The primary consideration is your company’s strategies and future objectives. If you intend for your firm’s ownership to stay within the family or a select group of private individuals and you do not have any short-term plans to go public or be acquired by a public company, ASPE standards are a better fit. Should your plans include going public, but you do not currently have the financial or other resources needed for IFRS implementation, ASPE is still a sound option.
Private companies that raise capital only in Canada and have no plans to access public equity or debt markets will also prefer ASPE, since the complexity of accounting for and disclosing financial instruments is much less onerous. Private companies without foreign subsidiaries or a foreign parent company that follows IFRS should also consider adopting ASPE standards.
It is important to understand the needs of financial statement users. If there are only a few users of your company’s financial statements, and those users are able to request further financial information directly from the company, then the less complex ASPE is likely to meet your financial reporting needs. Extensive disclosure requirements may make IFRS reporting more expensive than ASPE reporting.

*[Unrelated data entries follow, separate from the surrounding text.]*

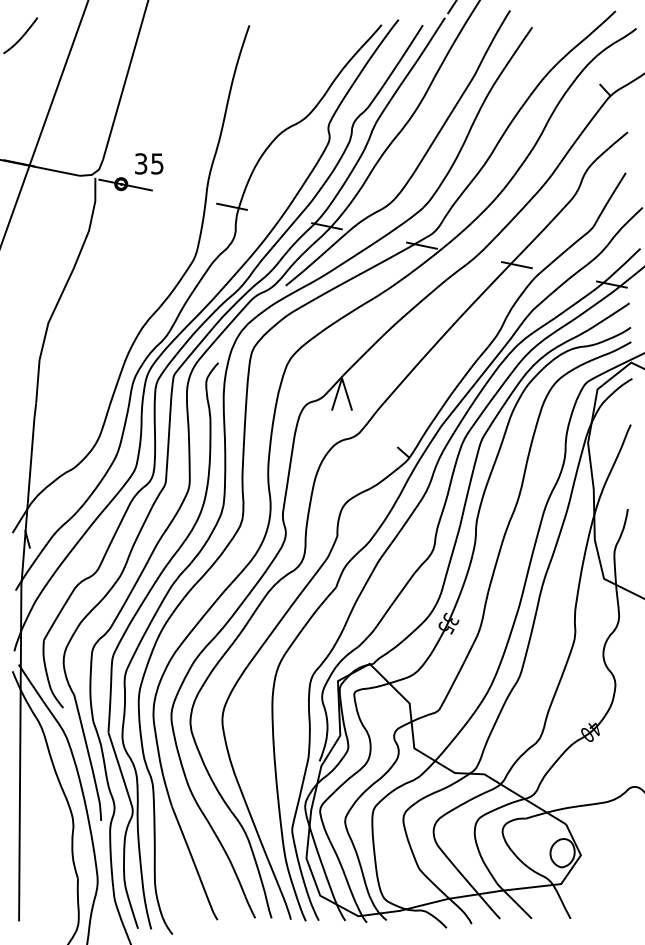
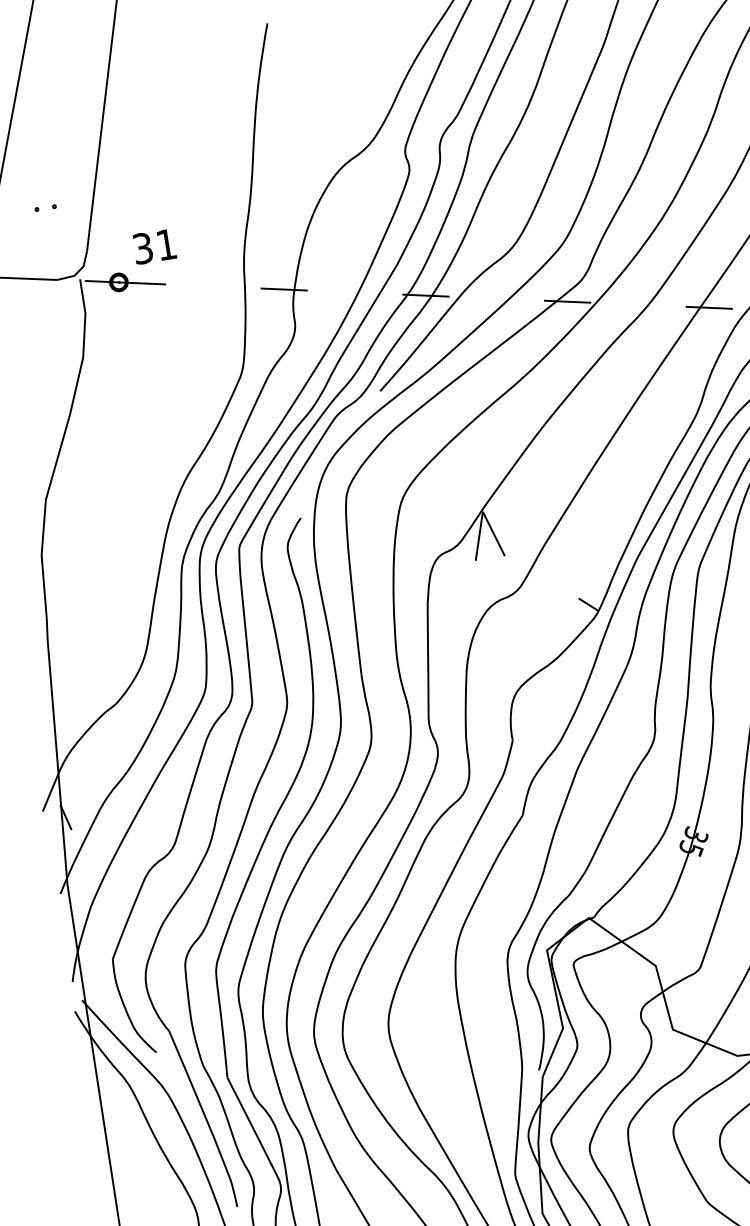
part: (79, 125) -> (45, 207), added
text: (157, 163) -> (166, 244), 35 -> 31

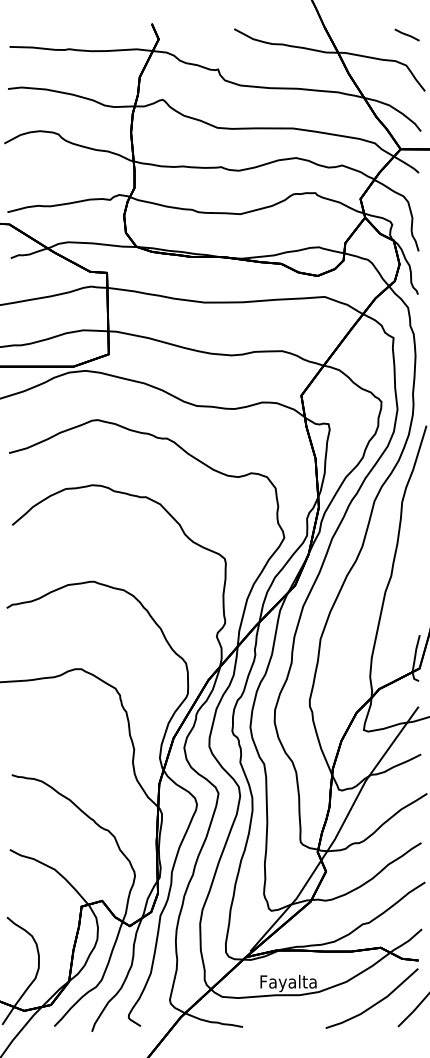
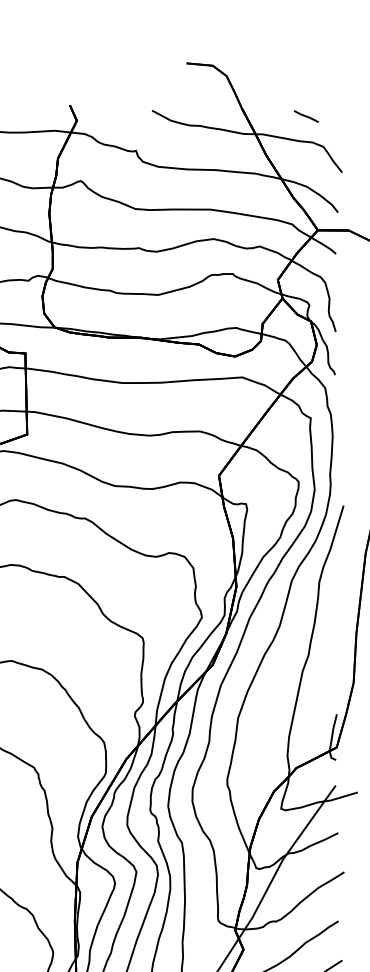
line: (406, 34) -> (305, 116), moved

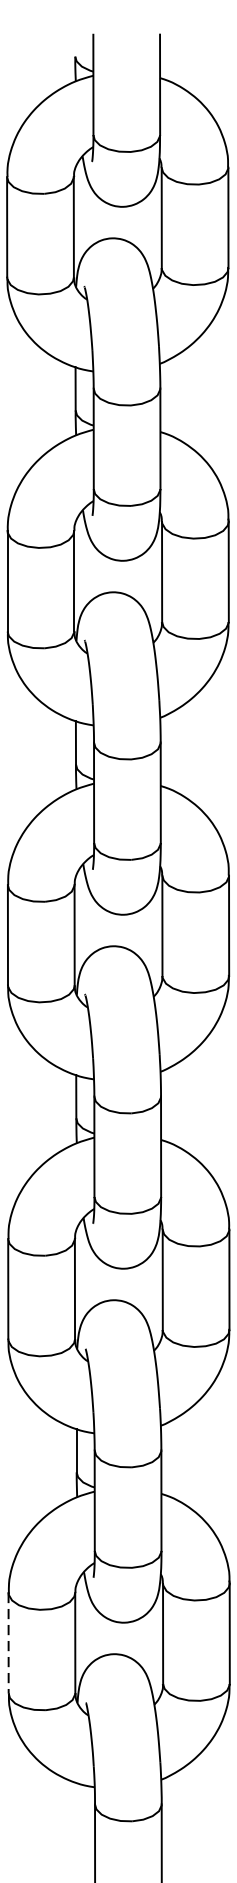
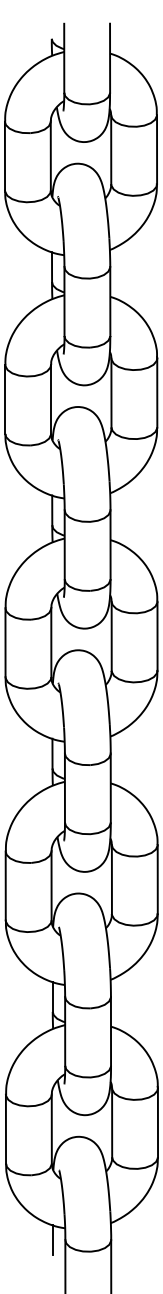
line: (7, 1643) -> (5, 1129), dashed -> solid
line: (76, 1805) -> (52, 1240), added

Applying the same accounting framework as your direct competitors allows readers and analysts to compare the financial position of your business better. Therefore, private companies not competing against global firms may find ASPE more appropriate.
There are significant differences between ASPE and IFRS, and in how adoption of either of these sets of standards will affect your private company. Deciding on the appropriate financial reporting framework is important, as is assessing the impact of that decision.